Bopping

  Not the bopping we are talking about...but it's some real good bopping!

Not the bopping we are talking about...but it's some real good bopping!

Bopping is one of those exercises that everyone hates, yet is seems to yield the best results in terms of cleaning music.  The purpose of bopping is to clean up the attacks of the ensemble to ensure that the entire group is attacking together.  This covers one of the two important parts of a group playing clean, the other being releases. 

How to Bop:

Bopping occurs at a pp volume level and is achieved by playing short staccato eighth notes where each note starts.  This technique can be utilized in sectionals, hornline rehearsals, and field rehearsals.  It also is a vital tool to use before entering the competition field to ensure that everyone's ears are open and an internal pulse exists.

How to Introduce Bopping:

  • Start with a major scale (B-flat major is a good one)
  • Have the hornline play to a click (either Dr.
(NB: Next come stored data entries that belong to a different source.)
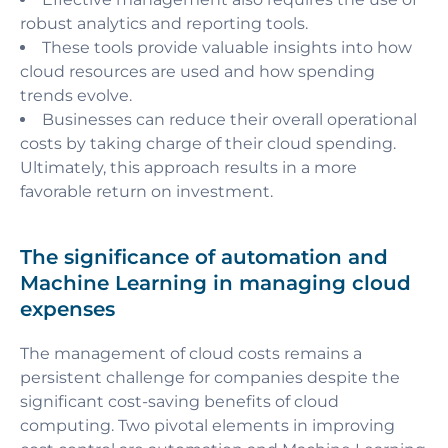
robust analytics and reporting tools.
These tools provide valuable insights into how
cloud resources are used and how spending
trends evolve.
Businesses can reduce their overall operational
costs by taking charge of their cloud spending.
Ultimately, this approach results in a more
favorable return on investment.
The significance of automation and
Machine Learning in managing cloud
expenses
The management of cloud costs remains a
persistent challenge for companies despite the
significant cost-saving benefits of cloud
computing. Two pivotal elements in improving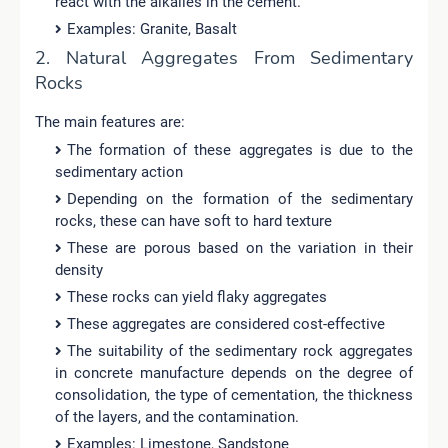
react with the alkalies in the cement.
Examples: Granite, Basalt
2. Natural Aggregates From Sedimentary
Rocks
The main features are:
The formation of these aggregates is due to the
sedimentary action
Depending on the formation of the sedimentary
rocks, these can have soft to hard texture
These are porous based on the variation in their
density
These rocks can yield flaky aggregates
These aggregates are considered cost-effective
The suitability of the sedimentary rock aggregates
in concrete manufacture depends on the degree of
consolidation, the type of cementation, the thickness
of the layers, and the contamination.
Examples: Limestone, Sandstone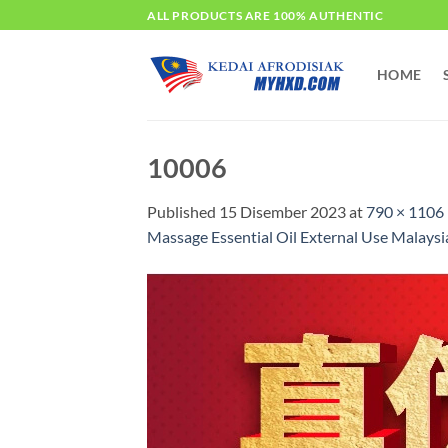
Skip
ALL PRODUCTS ARE 100% AUTHENTIC
to
content
HOME
10006
Published
15 Disember 2023
at
790 × 1106
Massage Essential Oil External Use M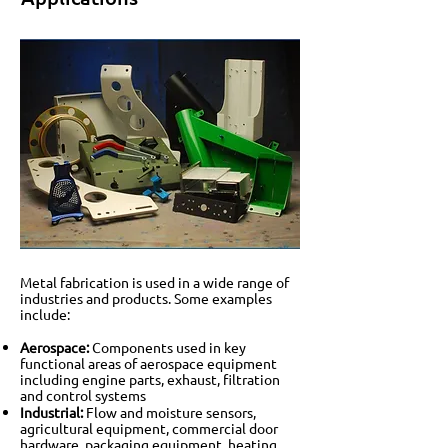
Metal fabrication is used in a wide range of
industries and products. Some examples
include:
Aerospace:
Components used in key
functional areas of aerospace equipment
including engine parts, exhaust, filtration
and control systems
Industrial:
Flow and moisture sensors,
agricultural equipment, commercial door
hardware, packaging equipment, heating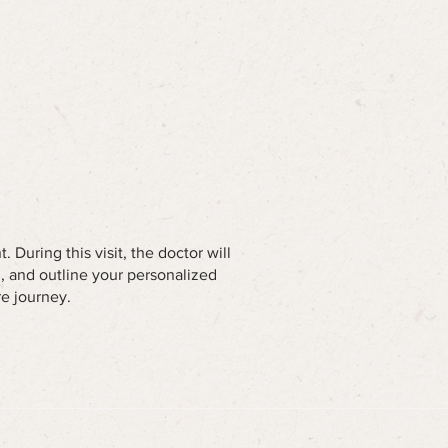
 During this visit, the doctor will
u, and outline your personalized
re journey.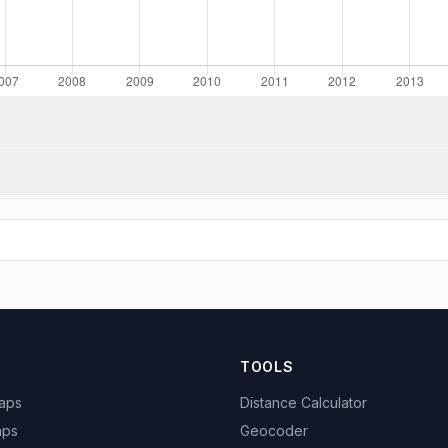
TOOLS
Maps
Distance Calculator
aps
Geocoder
Beat, woodblock, clapping, etc.) at a moderate tempo (q=110)
  • The group plays whole notes ascending and descending the scale tounging each note at a mf volume.  
  • Now have the group play the same scale at the same bpm but now have them play staccato eigth notes at a pp volume at what would be the beginning of the whole note (beat 1 of a 4/4 bar)
  • Tell the hornline that the goal is for everyone to attack together and they need to listen.  It will become obvious who is not attacking properly on the beat.  

Other Ways to Use Bopping

  • Before a contest, run parts of the show with bopping to open the ears
  • Have the drum major conduct without the taps and have the hornline bop
  • Run segments of the show on the field with the drill and bop the musi
  • While in and arc or circle, count the group off and have them bp without any audible or visual tempo.  This is useful to help the group internalize the beat
  • Juxtapose scales between playing long notes and boppin

Bopping is not much fun, until your group does it well, but it is a valuable tool to clean up the music your group is performing.  Make it a habit within the group's rehearsal times and you will see the difference.  Since the technique is slightly advanced it will take your group time to get good at bopping, however the learning curve of getting good at bopping seems to coincide with the music getting progressively cleaner.